Task details:
Once you reach the line containing "Outlined on this" in the entries below, write out that line and each one after it down to the line containing "- lung tumour", exactly and with nothing added.

Records for the task:
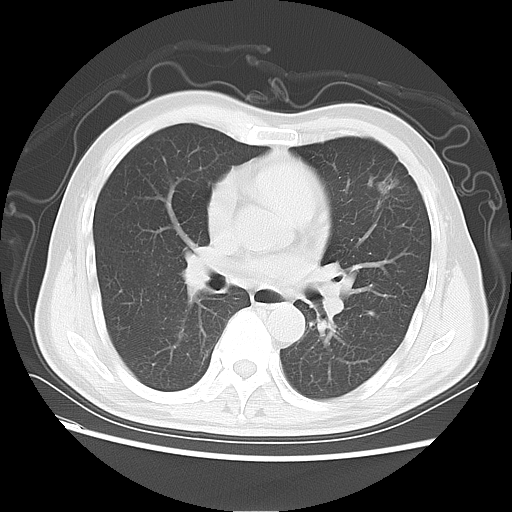
Chest CT, one axial slice. Slice 34 of 64 in the series (ordered by position). 120 kVp. Lung window (W 1500 / L -600 HU). 5 mm slice thickness. 512 × 512 image matrix, field of view 368 × 368 mm. Patient: male, 60 years. Case-level facts recorded for this patient, not image findings: clinical TNM (as recorded): T2a N0 M0; histopathological grade: G3.
Outlined on this slice (rectangle marked by the reading radiologist):
- lung tumour (recorded histology: adenocarcinoma): bounding box <371,169,408,208> (left, top, right, bottom; pixels)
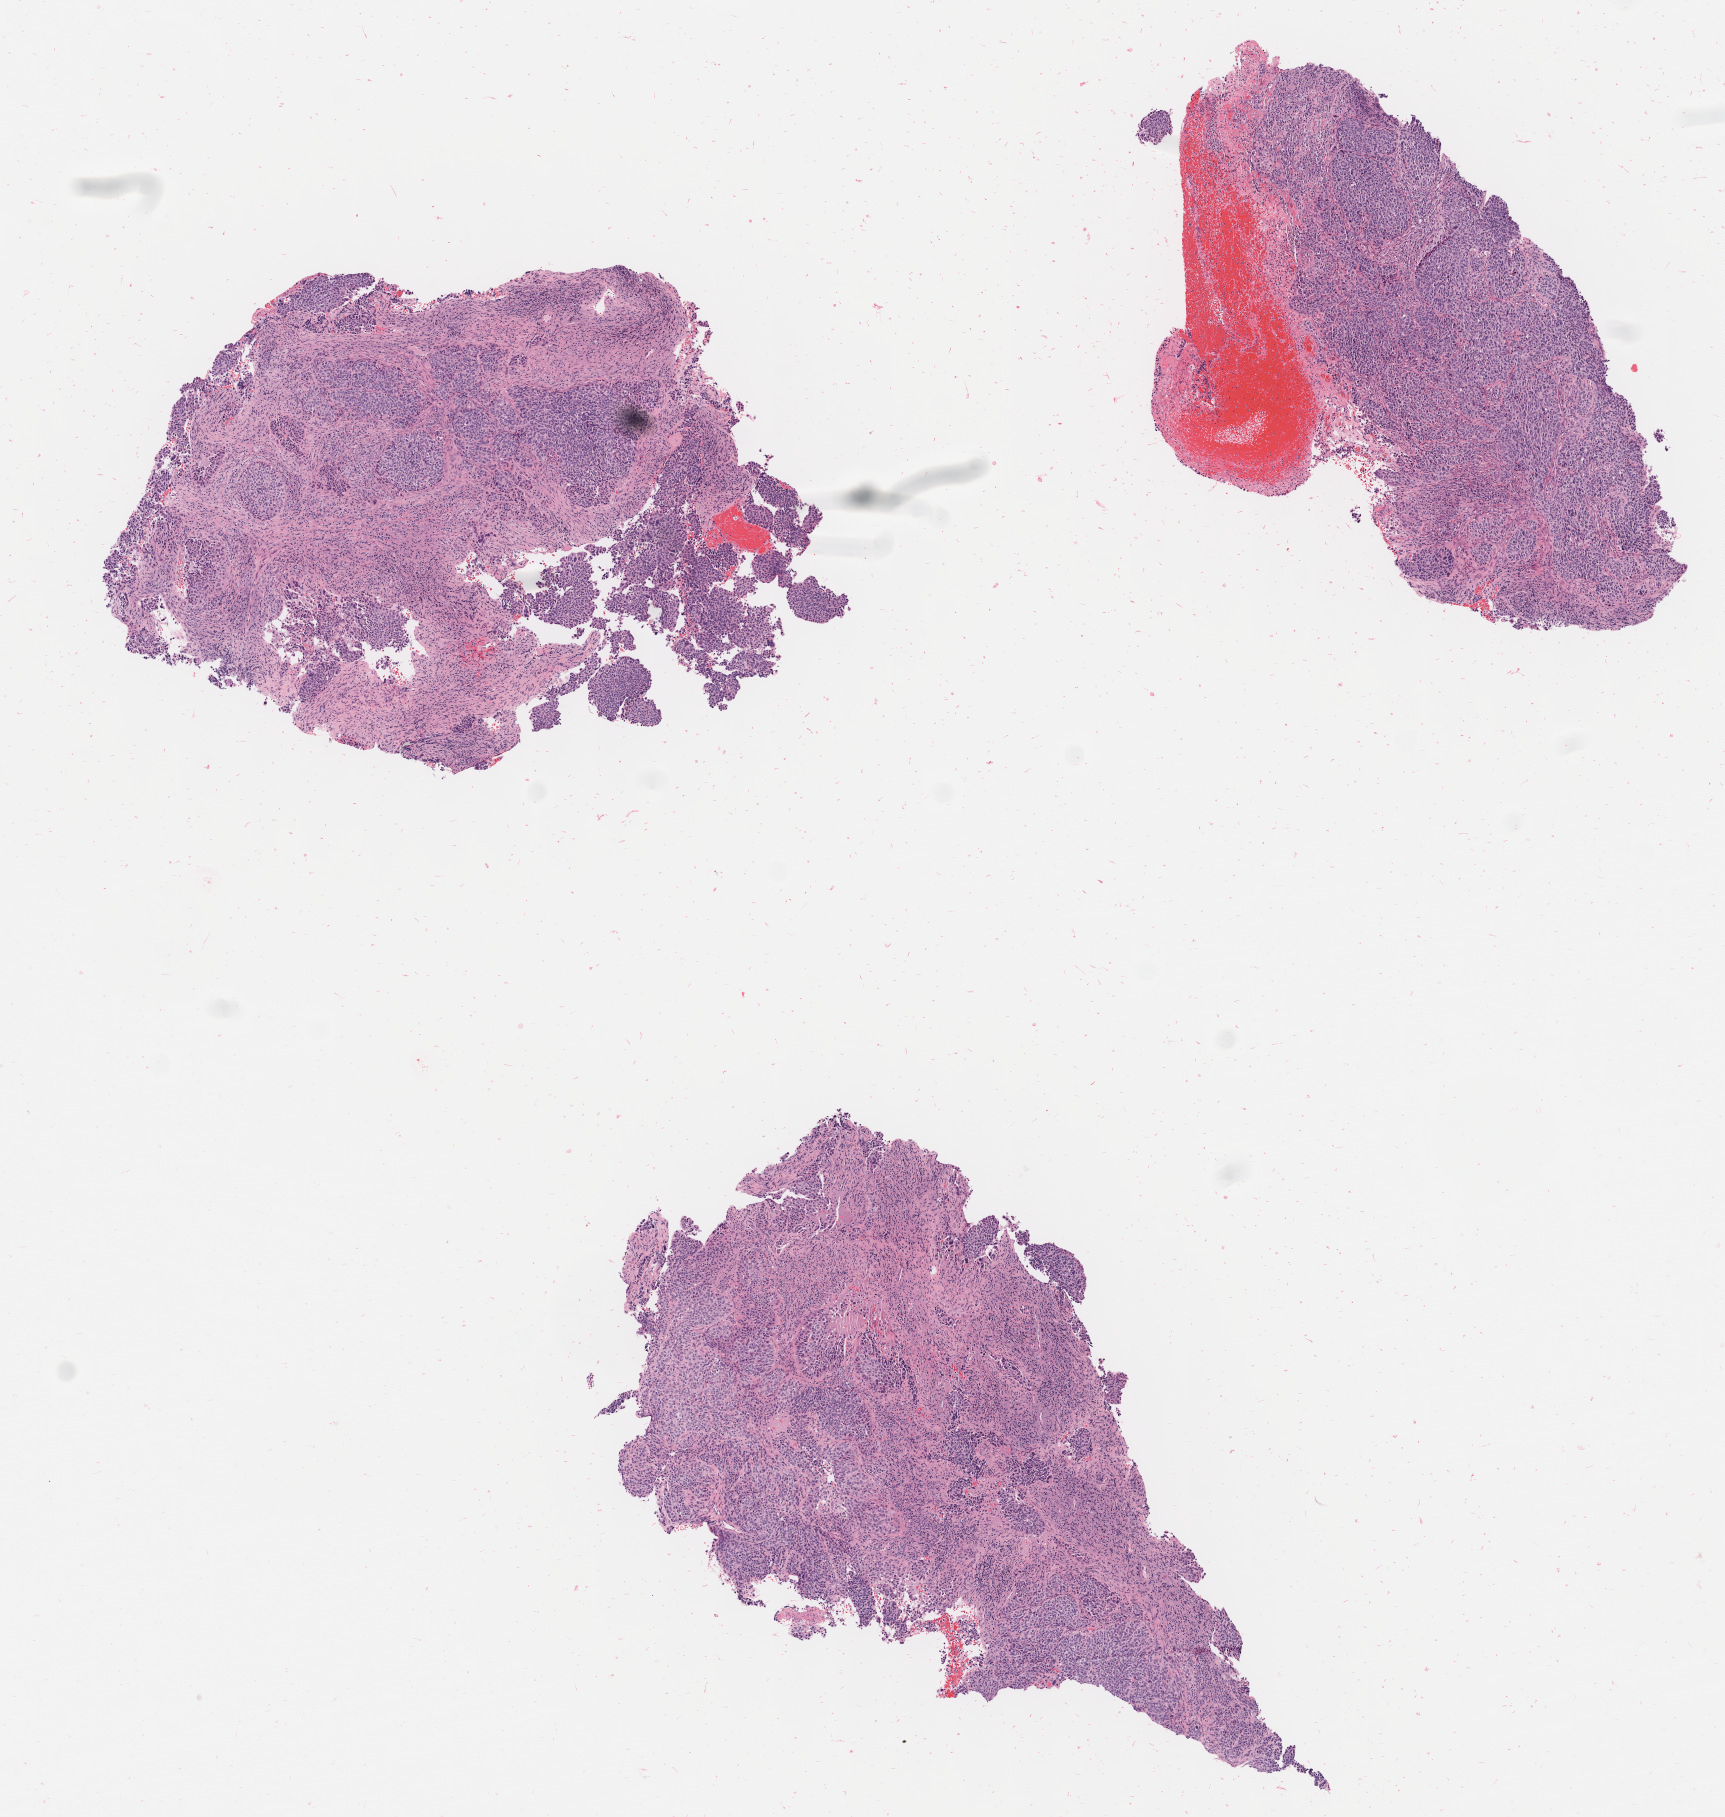
Haematoxylin and eosin whole-slide image — whole scanned area (about 6.9 x 7.2 mm) shown as a low-resolution overview, specimen: tumor tissue, site: cervix. Patient: female, age 34 years.
Histologic diagnosis: Squamous cell carcinoma, large cell, nonkeratinizing, NOS.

Solution for this task:
Outlined on this slice (rectangle marked by the reading radiologist):
- lung tumour (recorded histology: adenocarcinoma): bounding box <371,169,408,208> (left, top, right, bottom; pixels)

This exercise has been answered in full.